- **REQUIRED WORK**:
The string "bathroom" may appear in lines of the listing. Report each line where it does.

= Beginning of Section =

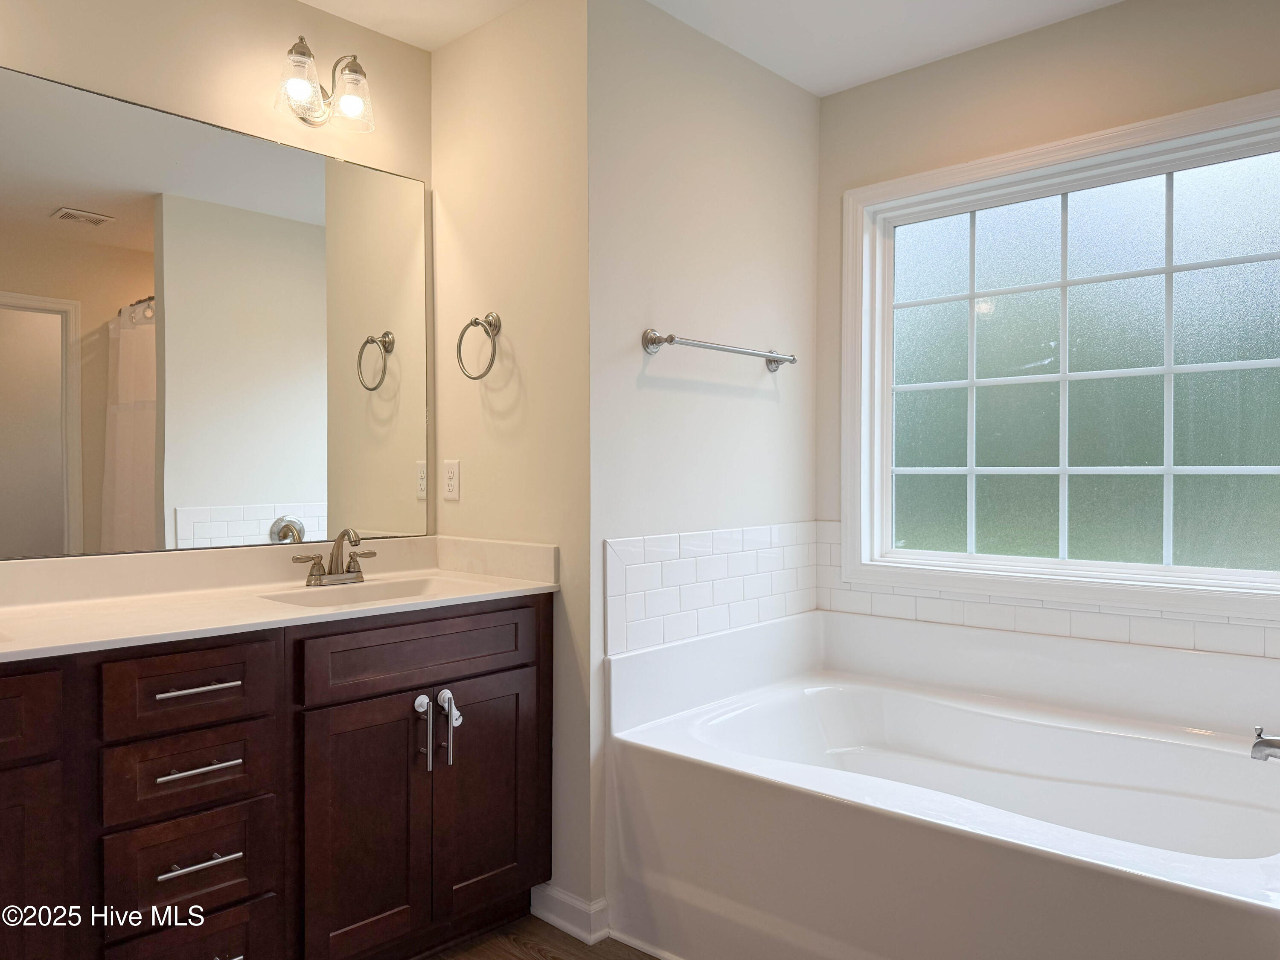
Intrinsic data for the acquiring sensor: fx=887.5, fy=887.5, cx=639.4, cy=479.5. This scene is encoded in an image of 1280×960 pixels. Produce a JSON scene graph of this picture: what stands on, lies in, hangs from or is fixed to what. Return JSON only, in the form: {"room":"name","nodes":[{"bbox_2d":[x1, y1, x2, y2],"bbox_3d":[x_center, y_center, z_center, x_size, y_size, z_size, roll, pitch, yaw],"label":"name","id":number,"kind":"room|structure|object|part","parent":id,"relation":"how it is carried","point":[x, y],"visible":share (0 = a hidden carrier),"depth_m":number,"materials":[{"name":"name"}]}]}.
{"room":"bathroom","nodes":[
{"label":"bathroom","id":0,"kind":"room"},
{"bbox_2d":[0,0,434,560],"bbox_3d":[-1.378,-0.067,1.945,0.113,2.473,2.224,1,1,43],"label":"mirror wall","id":1,"kind":"structure","parent":0,"point":[321,17],"depth_m":2.25,"materials":[{"name":"beige paint"}]},
{"bbox_2d":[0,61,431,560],"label":"mirror","id":2,"kind":"object","parent":1,"relation":"attached to","point":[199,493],"visible":1,"depth_m":2.16,"materials":[{"name":"mirror"}]},
{"bbox_2d":[274,36,375,132],"bbox_3d":[-0.825,-1.040,2.324,0.180,0.209,0.252,1,1,43],"label":"vanity light","id":3,"kind":"object","parent":1,"relation":"attached to","point":[356,65],"visible":0.99,"depth_m":2.32,"materials":[{"name":"clear glass"}]},
{"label":"glass shade","id":4,"kind":"part","parent":3,"relation":"part of","materials":[{"name":"clear glass"}]},
{"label":"glass shade","id":5,"kind":"part","parent":3,"relation":"part of","materials":[{"name":"clear glass"}]},
{"bbox_2d":[427,0,595,926],"bbox_3d":[-0.354,-0.072,2.523,0.691,2.453,0.120,1,1,43],"label":"side wall","id":6,"kind":"structure","parent":0,"point":[515,380],"depth_m":2.38,"materials":[{"name":"beige paint"}]},
{"bbox_2d":[442,459,460,500],"bbox_3d":[-0.558,-0.001,2.616,0.071,0.116,0.008,1,1,43],"label":"electrical outlet","id":7,"kind":"object","parent":6,"relation":"attached to","point":[452,482],"visible":0.98,"depth_m":2.61,"materials":[{"name":"white plastic"}]},
{"bbox_2d":[456,312,502,379],"bbox_3d":[-0.435,-0.369,2.453,0.171,0.187,0.066,1,1,43],"label":"towel ring","id":8,"kind":"object","parent":6,"relation":"attached to","point":[475,321],"visible":0.98,"depth_m":2.44,"materials":[{"name":"silver metal"}]},
{"bbox_2d":[530,882,609,944],"bbox_3d":[-0.194,1.122,2.327,0.244,0.094,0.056,1,1,43],"label":"baseboard","id":9,"kind":"structure","parent":6,"relation":"attached to","point":[571,899],"depth_m":2.29,"materials":[{"name":"white paint"}]},
{"bbox_2d":[423,914,661,959],"bbox_3d":[0.092,1.209,1.132,3.665,0.060,3.864,1,1,43],"label":"floor","id":10,"kind":"structure","parent":0,"point":[520,958],"depth_m":2.22,"materials":[{"name":"brown wood"}]},
{"bbox_2d":[0,596,549,959],"bbox_3d":[-0.981,0.736,1.891,0.590,0.869,1.766,1,1,43],"label":"vanity cabinet","id":11,"kind":"object","parent":10,"relation":"on","point":[237,687],"visible":0.9,"depth_m":1.82,"materials":[{"name":"brown wood"}]},
{"bbox_3d":[-1.186,0.416,1.503,0.042,0.140,0.363,1,1,43],"label":"drawer","id":12,"kind":"part","parent":11,"relation":"part of","materials":[{"name":"brown wood"}]},
{"bbox_3d":[-1.147,0.810,1.533,0.058,0.572,0.273,1,1,43],"label":"cabinet door","id":13,"kind":"part","parent":11,"relation":"part of","materials":[{"name":"brown wood"}]},
{"bbox_3d":[-0.882,0.412,1.753,0.039,0.141,0.284,1,1,43],"label":"drawer","id":14,"kind":"part","parent":11,"relation":"part of","materials":[{"name":"brown wood"}]},
{"bbox_3d":[-0.887,0.581,1.758,0.040,0.142,0.264,1,1,43],"label":"drawer","id":15,"kind":"part","parent":11,"relation":"part of","materials":[{"name":"brown wood"}]},
{"bbox_3d":[-0.884,0.752,1.755,0.043,0.179,0.243,1,1,43],"label":"drawer","id":16,"kind":"part","parent":11,"relation":"part of","materials":[{"name":"brown wood"}]},
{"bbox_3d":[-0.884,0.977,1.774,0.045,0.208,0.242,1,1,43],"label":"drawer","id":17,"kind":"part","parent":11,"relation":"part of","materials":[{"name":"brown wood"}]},
{"bbox_3d":[-0.879,0.413,1.767,0.065,0.012,0.129,1,1,43],"label":"drawer pull","id":18,"kind":"part","parent":11,"relation":"part of","materials":[{"name":"silver metal"}]},
{"bbox_3d":[-0.872,0.567,1.756,0.065,0.012,0.133,1,1,43],"label":"drawer pull","id":19,"kind":"part","parent":11,"relation":"part of","materials":[{"name":"silver metal"}]},
{"bbox_3d":[-0.863,0.740,1.741,0.056,0.012,0.133,1,1,43],"label":"drawer pull","id":20,"kind":"part","parent":11,"relation":"part of","materials":[{"name":"silver metal"}]},
{"bbox_2d":[0,532,560,663],"bbox_3d":[-1.004,0.251,1.918,0.646,0.132,1.715,1,1,43],"label":"vanity countertop","id":21,"kind":"structure","parent":11,"relation":"on","point":[486,579],"depth_m":2.09,"materials":[{"name":"stone"}]},
{"bbox_2d":[290,526,376,586],"bbox_3d":[-0.764,0.194,2.284,0.135,0.144,0.240,1,1,43],"label":"faucet","id":22,"kind":"object","parent":21,"relation":"on","point":[308,582],"visible":0.99,"depth_m":2.29,"materials":[{"name":"silver metal"}]},
{"bbox_2d":[260,576,452,607],"bbox_3d":[-0.666,0.345,2.194,0.329,0.133,0.483,1,1,43],"label":"sink","id":23,"kind":"object","parent":21,"relation":"in","point":[382,590],"visible":0.3,"depth_m":2.34,"materials":[{"name":"white ceramic"}]},
{"bbox_2d":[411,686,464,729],"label":"cabinet safety lock","id":24,"kind":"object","parent":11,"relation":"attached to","point":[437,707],"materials":[{"name":"white plastic"}]},
{"bbox_3d":[-0.616,0.827,2.011,0.048,0.610,0.274,1,1,43],"label":"cabinet door","id":25,"kind":"part","parent":11,"relation":"part of","materials":[{"name":"brown wood"}]},
{"bbox_3d":[-0.500,0.409,2.107,0.036,0.143,0.559,1,1,43],"label":"false drawer panel","id":26,"kind":"part","parent":11,"relation":"part of","materials":[{"name":"brown wood"}]},
{"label":"knob","id":27,"kind":"part","parent":11,"relation":"part of","materials":[{"name":"metal"}]},
{"bbox_3d":[-0.517,0.609,2.123,0.046,0.171,0.028,1,1,43],"label":"door pull","id":28,"kind":"part","parent":11,"relation":"part of","materials":[{"name":"silver metal"}]},
{"bbox_3d":[-0.466,0.604,2.169,0.062,0.173,0.043,1,1,43],"label":"pull","id":29,"kind":"part","parent":11,"relation":"part of","materials":[{"name":"silver metal"}]},
{"bbox_3d":[-0.374,0.814,2.259,0.043,0.596,0.293,1,1,43],"label":"cabinet door","id":30,"kind":"part","parent":11,"relation":"part of","materials":[{"name":"brown wood"}]},
{"bbox_2d":[605,606,1279,959],"bbox_3d":[0.834,0.814,2.136,1.610,0.711,1.131,1,1,43],"label":"bathtub","id":31,"kind":"object","parent":10,"relation":"on","point":[1201,869],"visible":0.99,"depth_m":2.14,"materials":[{"name":"white plastic"}]},
{"bbox_2d":[1250,725,1279,761],"bbox_3d":[1.347,0.544,1.796,0.181,0.087,0.070,1,1,43],"label":"tub faucet","id":32,"kind":"object","parent":31,"relation":"attached to","point":[1268,743],"visible":1,"depth_m":1.83,"materials":[{"name":"silver metal"}]},
{"bbox_2d":[588,0,819,924],"bbox_3d":[0.220,-0.062,2.694,0.117,2.447,1.090,1,1,43],"label":"towel wall","id":33,"kind":"structure","parent":0,"point":[653,391],"depth_m":2.52,"materials":[{"name":"beige paint"}]},
{"bbox_2d":[604,520,820,655],"bbox_3d":[0.234,0.301,2.630,0.012,0.330,0.983,1,1,43],"label":"tile backsplash","id":34,"kind":"structure","parent":33,"relation":"attached to","point":[663,598],"depth_m":2.56,"materials":[{"name":"white tile"}]},
{"bbox_2d":[640,329,795,372],"bbox_3d":[0.254,-0.372,2.571,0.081,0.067,0.652,1,1,43],"label":"towel bar","id":35,"kind":"object","parent":33,"relation":"attached to","point":[671,340],"visible":0.99,"depth_m":2.46,"materials":[{"name":"silver metal"}]},
{"bbox_2d":[300,0,1125,96],"bbox_3d":[0.114,-1.314,1.193,3.290,0.101,3.469,1,1,43],"label":"ceiling","id":36,"kind":"structure","parent":0,"point":[841,87],"depth_m":2.50,"materials":[{"name":"white paint"}]},
{"bbox_2d":[819,0,1279,655],"bbox_3d":[1.370,-0.042,2.385,2.013,2.499,0.120,1,1,43],"label":"window wall","id":37,"kind":"structure","parent":0,"point":[1053,33],"depth_m":2.57,"materials":[{"name":"beige paint"}]},
{"bbox_2d":[817,521,1279,662],"bbox_3d":[1.229,0.306,2.441,1.602,0.274,0.009,1,1,43],"label":"tile backsplash","id":38,"kind":"structure","parent":37,"relation":"attached to","point":[1037,619],"depth_m":2.53,"materials":[{"name":"white tile"}]},
{"bbox_2d":[840,87,1279,620],"bbox_3d":[1.232,-0.302,2.501,1.413,1.304,0.137,1,1,43],"label":"window","id":39,"kind":"structure","parent":37,"relation":"in","point":[1201,192],"depth_m":2.54,"materials":[{"name":"glass"}]}
]}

= End of Section =

- **ANSWER TO THIS TASK**:
{"room":"bathroom","nodes":[
{"label":"bathroom","id":0,"kind":"room"},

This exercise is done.